I'm A Phoenix, Bitch Review @ Brisbane Festival 2019

'I'm A Phoenix, Bitch'
Jon is a neurodiverse creative with a passion for underground art, poetry, music and design. Diagnosed with chronic FOMO in 2013, Jon spends his free time listening to strange electronic music and throwing ideas around to see if they bounce. His happy place is the dance floor.

Let’s get this straight. This show is bent – at all the right angles. But as a reviewer where do you start with a show that is exhilarating, mournful, dark, brooding, funny, original, fascinating, and oh-so-deeply-personal?

Bryony Kimmings’ latest work, 'I’m a Phoenix, Bitch' is one hundred minutes of cutting-edge theatre where performance art, mind-bending storytelling, horror movies, pop music and imaginative stage design combine with a trip to the therapist to deal with post-traumatic stress disorder.

But it is much more than that. 'I’m a Phoenix, Bitch' is also a wacky, off-the-wall, one-woman theatre piece about love, loss, trauma, motherhood, postnatal depression, feminism, finding strength and eventual recovery. And that’s just for starters. Bryony Kimmings’ solo performance is also exciting, brutal, confronting, intensely painful and uplifting all at once.

Like all of her works, it is deeply personal, this time chronicling the moment in 2015 when she broke up with her boyfriend, and in the process lost her mind, lost her home and very nearly lost her baby.

There she is alone on a sparsely set stage, vulnerable, exhausted, angry and desperately wanting to right the world – her world – and still remain compassionate, loving and a supportive mother, while reliving the horrors of what could only be described as a catastrophic three years of her life.

The show is tied together by a series of mini-movies, brilliant pop-infused songs (written by Tom Parkinson) and a weird male voice to tell a story which is heartbreakingly sad and almost impossible to comprehend, unless of course you’ve been there yourself.

As the show progresses we’re presented with the various personas of the same performer.
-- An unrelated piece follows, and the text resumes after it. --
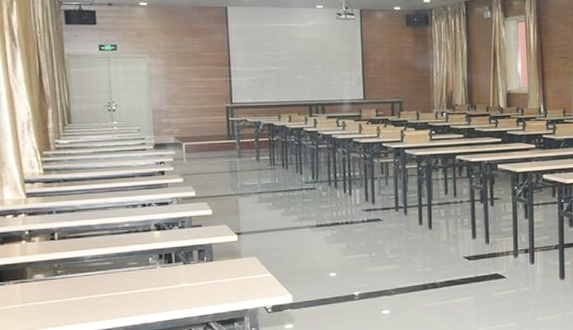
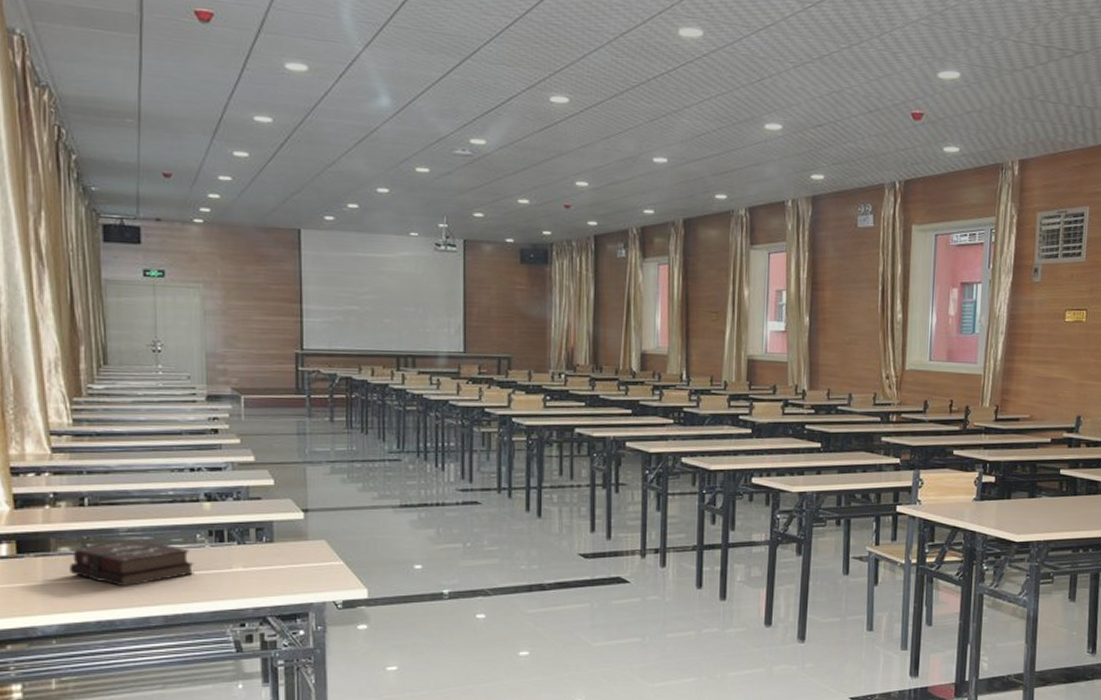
hardback book: none [43,265,148,305] -> present [70,540,194,587]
We’re introduced to anti-feminist, vulnerable, righteous, strong, distraught, empowered, and overwhelmed Kimmings; we see a different person as she dons wacky wigs, gym gear and a red sequined dress and alternates between characters including her therapist, a social worker and her son, who almost died from the effects of grand mal epilepsy.
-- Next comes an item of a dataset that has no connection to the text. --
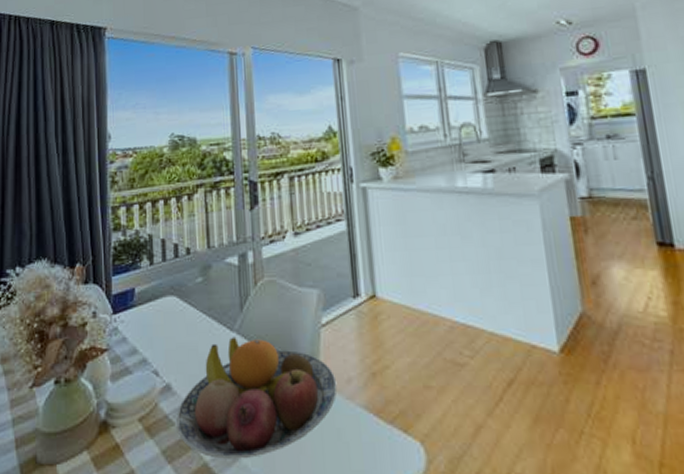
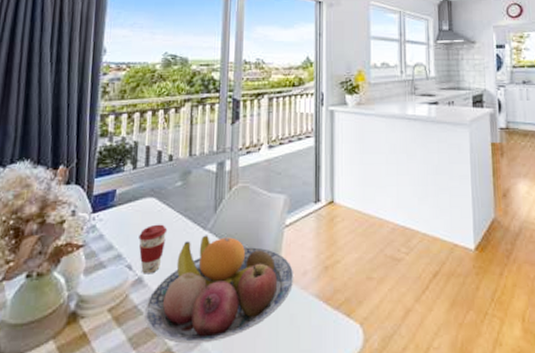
coffee cup: none [163,325,192,381] -> present [139,224,168,274]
Combining beautifully detailed sets, breathtaking video projections, an original soundtrack and exquisite lighting, the deftly crafted script leaves room for Bryony to speak about deeply personal and difficult subjects. But despite the emotional roller coaster we share, Bryony doesn’t appear maudlin. Instead, she exerts strength – both mental and physical – delivering an extraordinary piece of theatre which transports the audience into her strange (or deranged?) world one steady step at a time.

Bryony unconditionally surrenders herself to her audience, giving us unfettered access to her vision and experience of life and in doing so reinforces the fact that art can indeed change lives. Throughout this astonishingly powerful, funny, enigmatic, and brutally honest performance we are enriched and hopefully inspired to confront own fears, learning to trust ourselves and the way we deal with the maelstrom that life can throw up without notice. Sheer brilliance.

★★★★★

'I'm A Phoenix, Bitch' plays Queensland Performing Arts Centre until 21 September.